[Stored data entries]
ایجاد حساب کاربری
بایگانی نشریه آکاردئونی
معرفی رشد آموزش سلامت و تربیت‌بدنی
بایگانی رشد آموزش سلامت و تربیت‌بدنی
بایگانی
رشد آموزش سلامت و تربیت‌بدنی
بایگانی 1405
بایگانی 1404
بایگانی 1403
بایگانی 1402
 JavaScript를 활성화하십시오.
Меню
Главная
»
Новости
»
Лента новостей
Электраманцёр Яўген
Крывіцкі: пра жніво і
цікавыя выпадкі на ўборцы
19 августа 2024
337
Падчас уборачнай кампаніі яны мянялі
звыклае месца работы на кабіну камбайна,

---

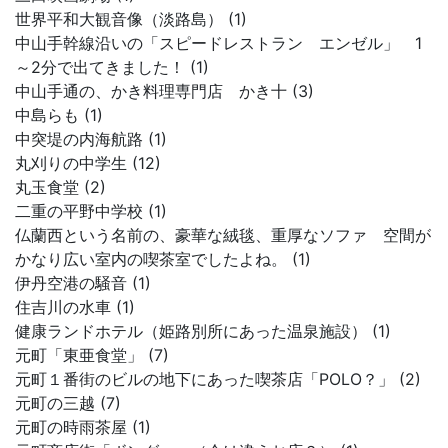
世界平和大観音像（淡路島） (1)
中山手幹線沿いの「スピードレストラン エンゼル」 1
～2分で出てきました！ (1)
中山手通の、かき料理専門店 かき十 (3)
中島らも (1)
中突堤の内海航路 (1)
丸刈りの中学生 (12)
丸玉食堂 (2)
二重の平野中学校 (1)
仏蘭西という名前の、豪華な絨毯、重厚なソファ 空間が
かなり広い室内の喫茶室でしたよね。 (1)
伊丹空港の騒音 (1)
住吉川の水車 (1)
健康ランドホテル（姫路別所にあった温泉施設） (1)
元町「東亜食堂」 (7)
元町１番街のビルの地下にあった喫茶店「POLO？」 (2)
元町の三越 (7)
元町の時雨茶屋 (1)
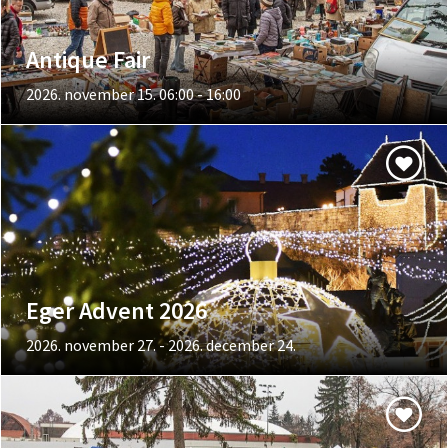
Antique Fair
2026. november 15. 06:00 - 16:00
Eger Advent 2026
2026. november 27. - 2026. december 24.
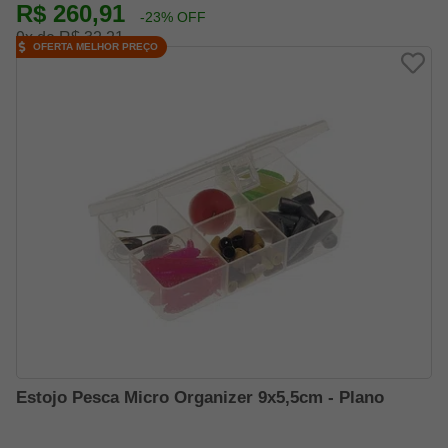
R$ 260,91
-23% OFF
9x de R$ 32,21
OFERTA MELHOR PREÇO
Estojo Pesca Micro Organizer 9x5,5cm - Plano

Task item — Please output the lines above beginning at the line with "丸刈りの中学生 (12)" and ending after the line with "Estojo Pesca Micro Organizer 9x5,5cm - Plano", precisely as written and with no pictures.

Written reply —
丸刈りの中学生 (12)
丸玉食堂 (2)
二重の平野中学校 (1)
仏蘭西という名前の、豪華な絨毯、重厚なソファ 空間が
かなり広い室内の喫茶室でしたよね。 (1)
伊丹空港の騒音 (1)
住吉川の水車 (1)
健康ランドホテル（姫路別所にあった温泉施設） (1)
元町「東亜食堂」 (7)
元町１番街のビルの地下にあった喫茶店「POLO？」 (2)
元町の三越 (7)
元町の時雨茶屋 (1)
Antique Fair
2026. november 15. 06:00 - 16:00
Eger Advent 2026
2026. november 27. - 2026. december 24.
R$ 260,91
-23% OFF
9x de R$ 32,21
OFERTA MELHOR PREÇO
Estojo Pesca Micro Organizer 9x5,5cm - Plano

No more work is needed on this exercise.